Enter the human microbiome

The human microbiome refers to the microbes living on and within the body and the functions they encode. These microbial functions include roughly 100 times more genes than the human genome [31]. Whether these microbial genes should be viewed as an additional source of human hereditary information remains contentious [32,33,34]. This perspective heavily relies on the holobiont model of human-microbiome interactions. A holobiont refers to a host and its symbiotic microbes acting as a single evolutionary unit, and the combined pool of genetic material is referred to as the hologenome [35]. Taking the hologenome model to be correct, it has been implied that microbial genetic variation should be integrated into host phenotype heritability estimates [36,37,38].
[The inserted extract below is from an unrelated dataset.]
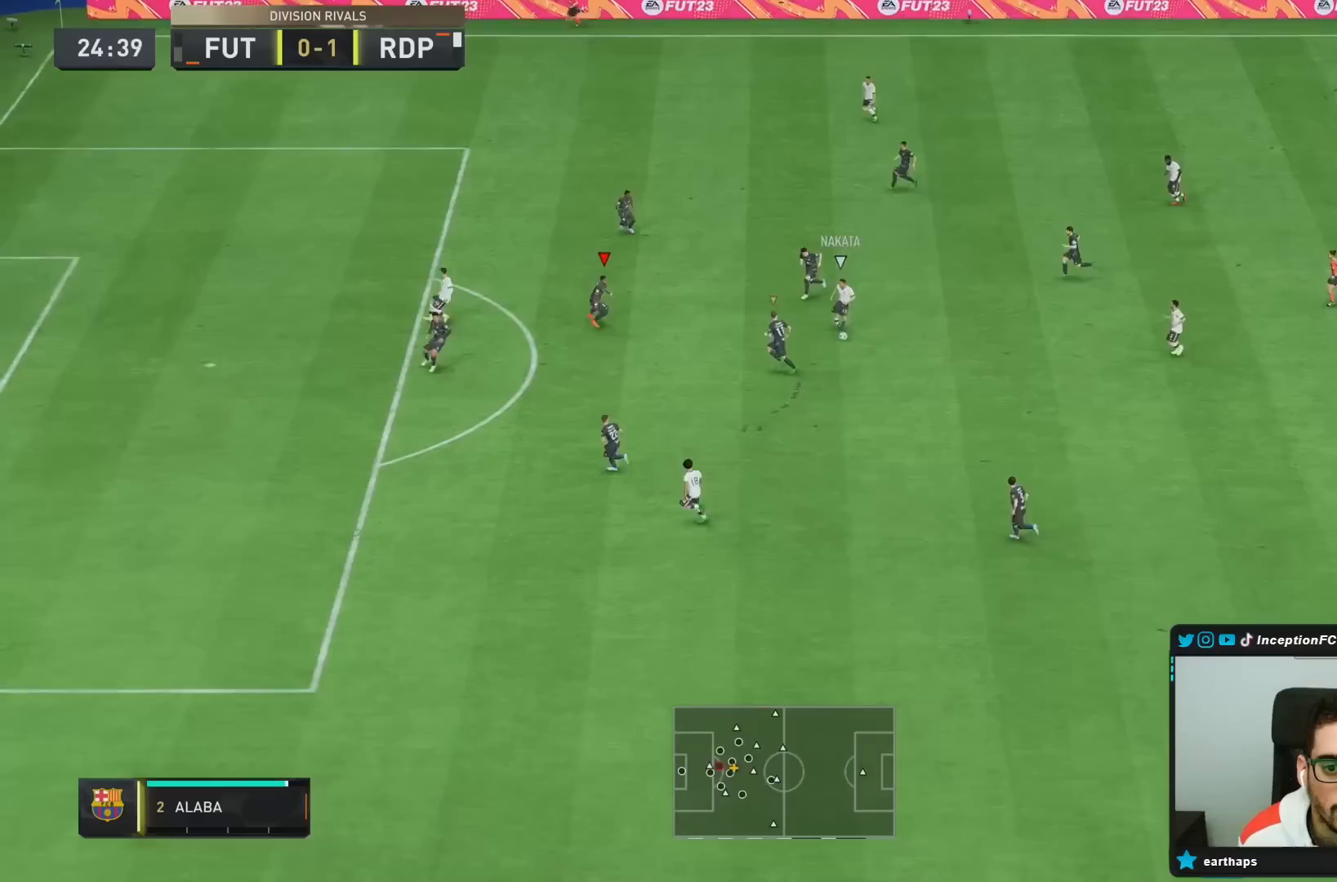
{"buttons": ["L2", "R1"], "left_stick": "down", "right_stick": "center", "events": [[67, "R2", "up"], [317, "R1", "down"]]}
An explicit proposal for this perspective was outlined by Sandoval-Motta and colleagues [39] based on four observations: (1) the microbiome is associated with many traits and diseases, (2) the microbiome encodes a high number of genes, (3) human genotypes interact with the microbiome, but cannot account for most microbial variation, and (4) microbial genetic composition can be both horizontally and vertically transmitted. Based on these observations, the authors argued that trait heritability estimates inferred from classical heritability studies may be based on both human and microbial genetic variation. To address this issue, the authors suggested that the narrow-sense heritability of human phenotypes should be re-defined as the sum of the heritability derived from the effect sizes of additive human SNPs (\( {h}_{\mathrm{GWAS}}^2 \)) and the heritability estimated from microbial gene families \( \left({h}_{\mathrm{MWAS}}^2\right):{h}^2={h}_{\mathrm{MWAS}}^2+{h}_{\mathrm{GWAS}}^2 \). Although there are many technical challenges facing the implementation of this proposal, as the authors acknowledge, this model nonetheless represents a common perspective regarding microbial genetic variation [36,37,38] (Fig. 1). The four observations motivating this model are correct, and the first two observations are especially straight-forward. In particular, microbial variation has indeed been associated with myriad human traits and diseases [40]. In addition, there is an enormous degree of genetic variation within the microbiome, as described above.

Fig. 1
figure 1

The key model that we argue against in this paper. Under this model, the genetic variations in both the human microbiome and genome are used to calculate the additive genetic variance component of narrow-sense heritability. In the strictest form of the model, microbial genetic variation can contribute to phenotype heritability even if it is horizontally transmitted (i.e., acquired from the environment). This is because the focus should be on the holobiont, the supraorganism of both microbiome and host, and its associated hologenome (the combined DNA of all constituents). The more lenient form of this model restricts the microbial genetic variation relevant to phenotype heritability to be the subset acquired through vertical transmission. The dotted arrow represents lower levels of vertical transmission of the microbiome relative to horizontal transmission

Associations between the human genome and microbiome composition have also been extensively studied [41]. Several heritable taxa have been identified, meaning that a high proportion of the variability in relative abundance of these taxa across individuals is attributable to human genetic effects. One such taxon is the bacterial family Christensenellaceae, which has high heritability estimates ranging from 0.31 to 0.64, although its functional role within the gut is largely uncharacterized [42,43,44]. One functionally important heritable group is the archaeal family Methanobacteriaceae [42, 45], which reduces CO2 with H2 to methane in the gut.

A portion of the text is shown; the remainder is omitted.